On September 11, 12, and 13, ED visits for seizures were increased above the expected levels. On these dates respectively, 336 visits (270 expected, p < 0.01), 349 visits (278 expected, p < 0.01), and 306 visits (267 expected, p < 0.01) seizure visits occurred statewide. September 10 showed the largest increase in seizure visits as a percent of all visits.

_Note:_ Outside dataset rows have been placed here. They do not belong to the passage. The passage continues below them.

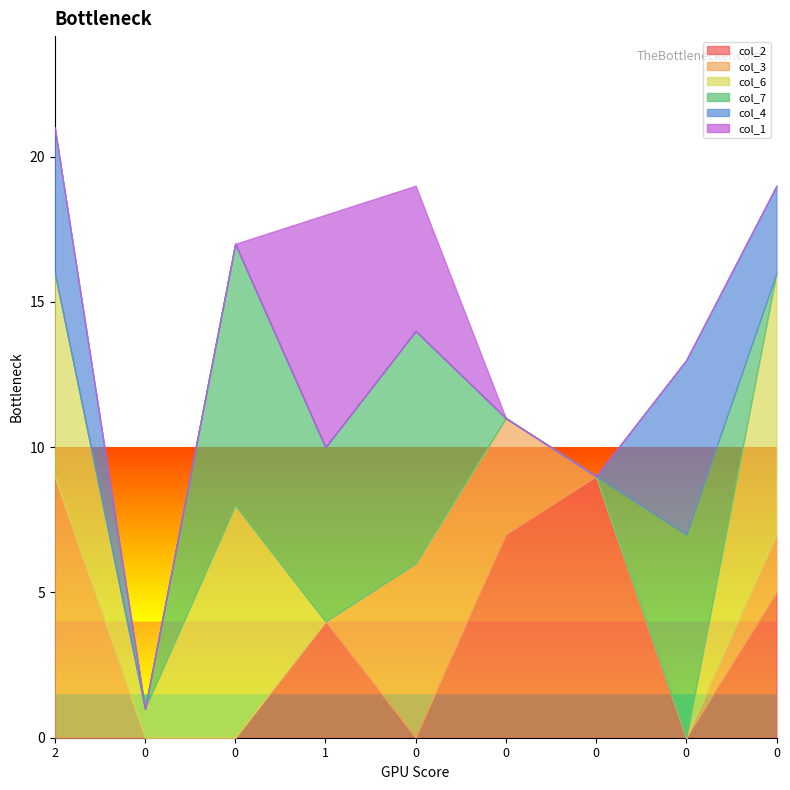

Reading left to right, what are all the values shown in this chart?

col_2: 2=0	0=0	0=0	1=4	0=0	0=7	0=9	0=0	0=5
col_3: 2=9	0=0	0=0	1=0	0=6	0=4	0=0	0=0	0=2
col_6: 2=7	0=1	0=8	1=0	0=0	0=0	0=0	0=0	0=9
col_7: 2=0	0=0	0=9	1=6	0=8	0=0	0=0	0=7	0=0
col_4: 2=5	0=0	0=0	1=0	0=0	0=0	0=0	0=6	0=3
col_1: 2=0	0=0	0=0	1=8	0=5	0=0	0=0	0=0	0=0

Routine post-storm surveillance was able to identify an increase in seizure visits at EDs in Florida. This hurricane-related increase, while not detected using our syndromic surveillance system during previous storms, supports findings of increased emergency medical service calls for convulsions and seizures after Hurricanes Katrina and Rita (both in 2005) found by other researchers (Davis et al., 2013). Due to the size, strength, and projected path of Hurricane Irma, stress (a known seizure trigger) is a possible biological explanation for the increase that was observed. A greater understanding of storm-related public health threats allows the Florida Department of Health to better plan for these events and communicate this information to the public and our partners. Post-storm analysis was complicated by large changes in overall ED volumes during and immediately following the hurricane, and further exploration of the association found in this study is encouraged.
Davis JS, Allan BJ, Pearlman AM, Carvajal DP, Schulman CI., Optimal emergency personnel allocation after a natural disaster, Am J Disaster Med. 2012 Winter;7(1):31-6.